Quelques observations sur le bassin de talents mondial en IA en 2019

avril 12, 2019 9:48 am Publié par Marilyn Remillard Catégorisé dans:

Le rapport sur l’écosystème canadien de l’IA de l’an dernier visait à tester notre hypothèse selon laquelle l’écosystème canadien de l’IA est plus vaste que ce que l’on prétend généralement. Depuis, nous avons constaté une augmentation de 28 % du nombre d’entreprises en démarrage actives dans le domaine de l’IA au Canada. Avec la mise à jour du rapport, nous souhaitons continuer de faire connaître l’activité florissante de l’écosystème canadien de l’IA, mais de manière un peu plus détaillée.

Ce rapport est le résultat d’une collaboration à grande échelle. La générosité de Consider Canada, Real Ventures, Investir au Canada, et Innovation, Sciences et Développement économique Canada (ISDE) nous a permis recueillir un énorme volume de données. Nous avons aussi agrégé des données provenant de Crunchbase, d’AngelList, de CB Insights, de Tracxn et de PitchBook. Il n’y avait plus qu’à nettoyer, organiser et analyser cette mine d’or de données pour repérer les tendances, et les partager avec le reste du monde. Notre base de données sert également à alimenter le répertoire de Canada.ai, que vous pouvez consulter pour trouver les startups canadiennes en IA.

Nous espérons montrer que le travail de nombreux acteurs dévoués porte ses fruits, et visons à donner plus de visibilité à l’écosystème dans son ensemble.

Quelques absents…

Certaines organisations ne figurent pas sur les cartes – les laboratoires de recherche en particulier – faute d’avoir trouvé leur logo.

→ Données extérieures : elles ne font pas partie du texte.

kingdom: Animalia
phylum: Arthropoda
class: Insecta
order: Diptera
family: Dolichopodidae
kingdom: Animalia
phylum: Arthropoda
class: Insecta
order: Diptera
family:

Si vous ne voyez pas le logo, remplissez ce formulaire.


Un écosystème en croissance

Nous avons fait plusieurs découvertes sur l’écosystème canadien dans la préparation de ce rapport. Le nombre d’entreprise dans le domaine de l’IA (en démarrage et établies) est en plein essor, de même que les ententes et le financement pour les appuyer. e bassin de talents se porte toujours bien, mais de nouveaux défis se dressent à l’horizon.

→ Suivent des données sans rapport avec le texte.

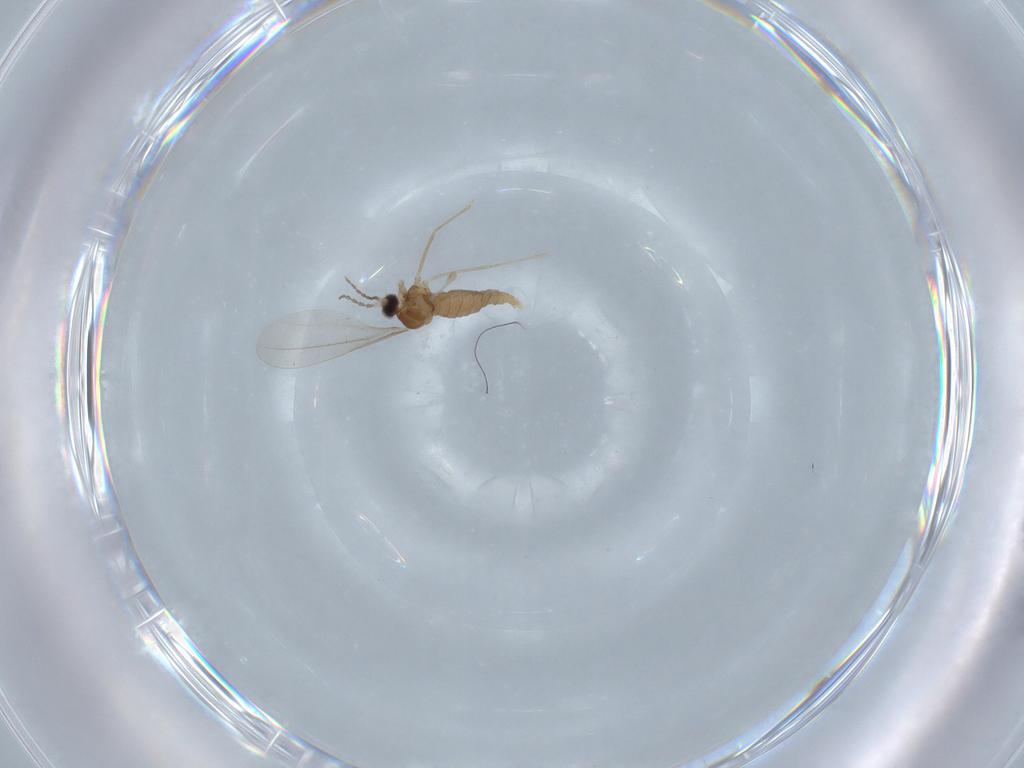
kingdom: Animalia
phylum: Arthropoda
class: Insecta
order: Diptera
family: Cecidomyiidae
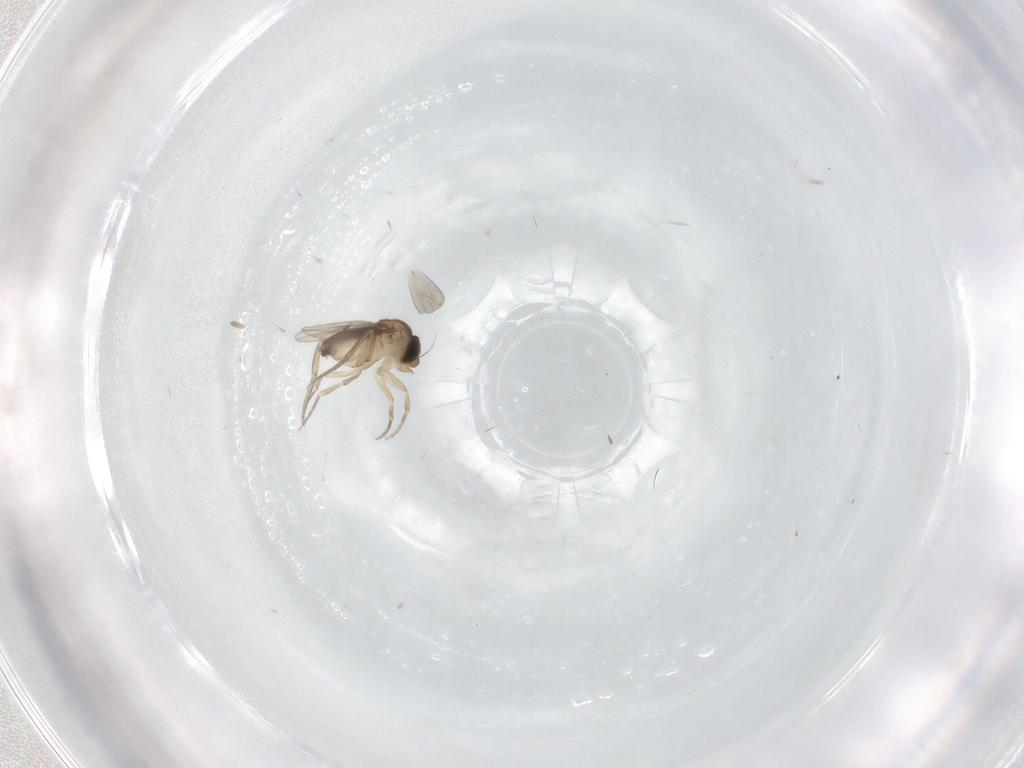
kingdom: Animalia
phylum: Arthropoda
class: Insecta
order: Diptera
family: Phoridae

Entreprises en démarrage et établies

De 2017 à 2018, il y a eu une augmentation de 28 % du nombre d’entreprises en démarrage actives dans le domaine de l’IA, pour un total d’environ 650 entreprises réparties dans les grands pôles de croissance.

Le nombre de laboratoires ouverts par de grandes sociétés internationales dans les villes canadiennes a également subi une forte hausse. Des entreprises phares comme Google, Uber et Facebook ont contribué au renforcement des communautés de chercheurs déjà très actives en formant des groupes de recherche dans les principaux pôles de croissance en IA (Montréal, Toronto, Vancouver).

La dernière année a été particulièrement marquante à cet égard. Alors que nous avions recensé environ 20 grandes sociétés internationales dans l’écosystème au début de l’année 2017, nous estimons que ce nombre est passé à près de 50 cette année.

Investissements

Le nombre d’ententes liées à l’IA a augmenté de 49 % par année en moyenne au cours des cinq dernières années (en date du premier trimestre de 2018).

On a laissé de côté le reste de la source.